The University of Wisconsin Madison is sponsoring a new program called the Men's Project which "aims to explore masculinity and the problems accompanied by simplified definitions of it."

According to the University's website:

The UW Men’s Project is a six­-week program open only to men-identified students that kicks off with an overnight retreat where the group or groups will talk about what “masculinity” means to them.

“A key element of the program is intersectionality. There isn’t just one masculinity, there are many,” says Sam Johnson, a violence prevention specialist at University Health Services (UHS), one of the campus offices organizing the program. She explained that other components of one’s identity—including religion, sexual orientation, and race—all contribute to individual perceptions and experiences of masculinity.


The "introspection" through "questioning" and the project's goal of exposing participants to "different types of masculinity" is designed to deconstruct the "toxic masculinity" that Social Justice Warriors believe is part and parcel to the Patriarchy. This is not education but rather indoctrination into the social justice narrative. Young men ought to be warned.

“We know that men are underrepresented on campus when it comes to campus leadership roles and getting needed medical and mental health services,” Johnson says. “They’re also overrepresented in acts of violence and use of drugs and alcohol. With this program, we want to find out why this is and how we can change that culture campus-wide to encourage healthier expressions of masculinities.”
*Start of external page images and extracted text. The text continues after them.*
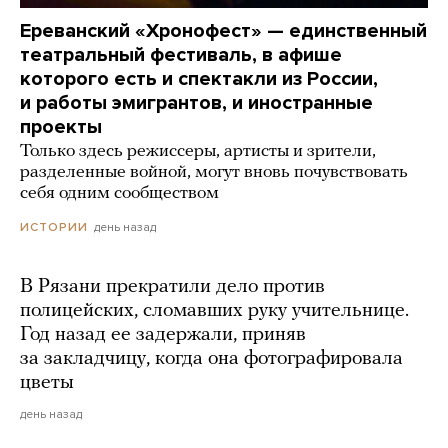
Ереванский «Хронофест» — единственный
театральный фестиваль, в афише
которого есть и спектакли из России,
и работы эмигрантов, и иностранные
проекты
Только здесь режиссеры, артисты и зрители,
разделенные войной, могут вновь почувствовать
себя одним сообществом
день назад
ИСТОРИИ
В Рязани прекратили дело против
полицейских, сломавших руку учительнице.
Год назад ее задержали, приняв
за закладчицу, когда она фотографировала
цветы
день назад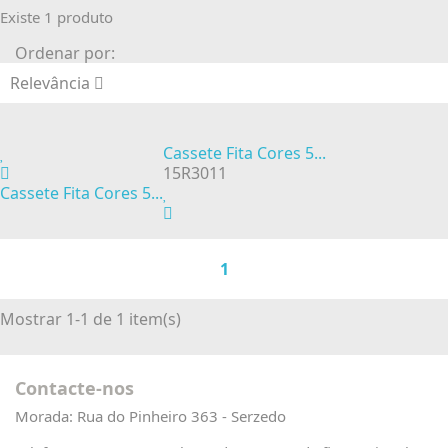
Existe 1 produto
Ordenar por:
Relevância
Cassete Fita Cores 5...
15R3011
Cassete Fita Cores 5...
1
Mostrar 1-1 de 1 item(s)
Contacte-nos
Morada:
Rua do Pinheiro 363 - Serzedo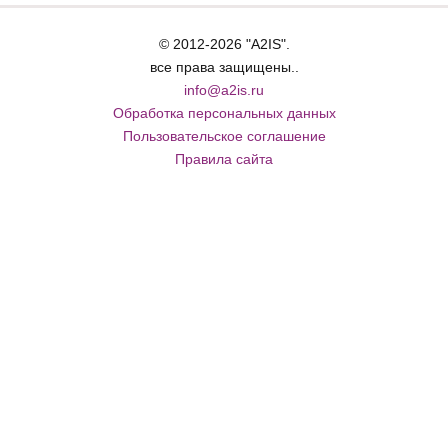
© 2012-2026 "A2IS".
все права защищены..
info@a2is.ru
Обработка персональных данных
Пользовательское соглашение
Правила сайта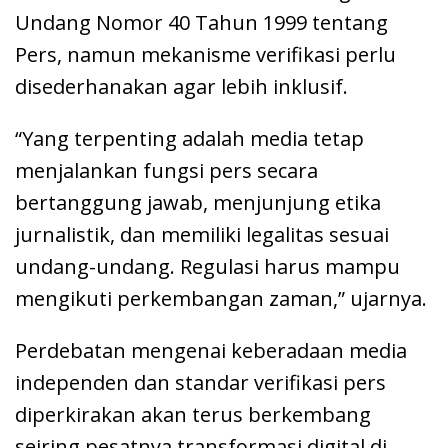
Undang Nomor 40 Tahun 1999 tentang
Pers, namun mekanisme verifikasi perlu
disederhanakan agar lebih inklusif.
“Yang terpenting adalah media tetap
menjalankan fungsi pers secara
bertanggung jawab, menjunjung etika
jurnalistik, dan memiliki legalitas sesuai
undang-undang. Regulasi harus mampu
mengikuti perkembangan zaman,” ujarnya.
Perdebatan mengenai keberadaan media
independen dan standar verifikasi pers
diperkirakan akan terus berkembang
seiring pesatnya transformasi digital di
Sam Johnson is one of the organizers of this program and was a former coordinator of the "Sex Out Loud" tuition-funded club which probably holds the world record for most pictures of condoms on a Facebook page. Sam observes how men are underrepresented on campus and campus leadership roles. Well Sam, if an institution labeled femininity as toxic they would probably avoid it too. The fact of the matter is that from little on boys will get good grades if they behave like girls.
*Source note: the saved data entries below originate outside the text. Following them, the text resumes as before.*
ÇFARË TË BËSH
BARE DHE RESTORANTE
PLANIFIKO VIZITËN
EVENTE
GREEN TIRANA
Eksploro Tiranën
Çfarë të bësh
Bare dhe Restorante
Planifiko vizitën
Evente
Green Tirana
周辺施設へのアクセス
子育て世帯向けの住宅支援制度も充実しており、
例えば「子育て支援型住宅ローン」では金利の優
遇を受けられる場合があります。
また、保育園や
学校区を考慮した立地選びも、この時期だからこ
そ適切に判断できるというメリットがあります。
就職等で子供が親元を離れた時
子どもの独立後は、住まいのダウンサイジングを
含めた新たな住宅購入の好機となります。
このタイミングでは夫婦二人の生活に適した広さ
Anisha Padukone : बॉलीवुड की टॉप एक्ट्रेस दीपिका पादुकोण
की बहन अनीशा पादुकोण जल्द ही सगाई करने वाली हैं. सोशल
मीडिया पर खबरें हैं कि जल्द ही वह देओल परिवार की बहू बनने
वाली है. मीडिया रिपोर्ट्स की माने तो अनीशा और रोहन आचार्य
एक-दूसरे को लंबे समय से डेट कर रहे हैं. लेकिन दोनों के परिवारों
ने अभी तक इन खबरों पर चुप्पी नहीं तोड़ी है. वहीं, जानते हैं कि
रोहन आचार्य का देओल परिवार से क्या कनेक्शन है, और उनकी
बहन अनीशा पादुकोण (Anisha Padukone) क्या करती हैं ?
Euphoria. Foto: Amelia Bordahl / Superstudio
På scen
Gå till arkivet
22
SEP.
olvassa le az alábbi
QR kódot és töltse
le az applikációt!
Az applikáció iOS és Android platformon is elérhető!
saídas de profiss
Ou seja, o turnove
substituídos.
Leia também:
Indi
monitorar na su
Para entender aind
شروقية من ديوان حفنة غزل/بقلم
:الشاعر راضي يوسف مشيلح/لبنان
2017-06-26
The program operates on a transformative model of social justice allyship. First, facilitators ask students to consider how the students’ opinions about masculinity affect their own perceptions every day. Second, they consider how those opinions affect the people around them. Finally, the program examines how those perceptions affect the whole campus community, and that’s where facilitators and the Men’s Project program coordinators from the UW Division of Student Life, UHS End Violence On Campus, and UW Housing hope to learn the most from the experience.
The program is somewhat similar to an existing course available to men in the Greek community at UW-Madison called "Greek Men for Violence Prevention.“ A two-credit course in the School of Social Work, that class has been available to qualifying students for over ten years.
The goal is pretty clear: deconstruct masculinity and get young men to accept and promote social justice causes. Notice also the correlation in the article between masculinity and violence. Blaming violence on masculinity is like blaming abortion on femininity.

In a previous post I created a glossary of words that Social Justice Warriors use. Social Justice words and catch phrases found in this article include intersectionality, individual perception, vulnerablity, gender-based, diverse, gender-based, and social justice allyship, Knowing the terminology will create valuable red-flags when SJW narrative pops up in a school, church, occupation, institution or program near you.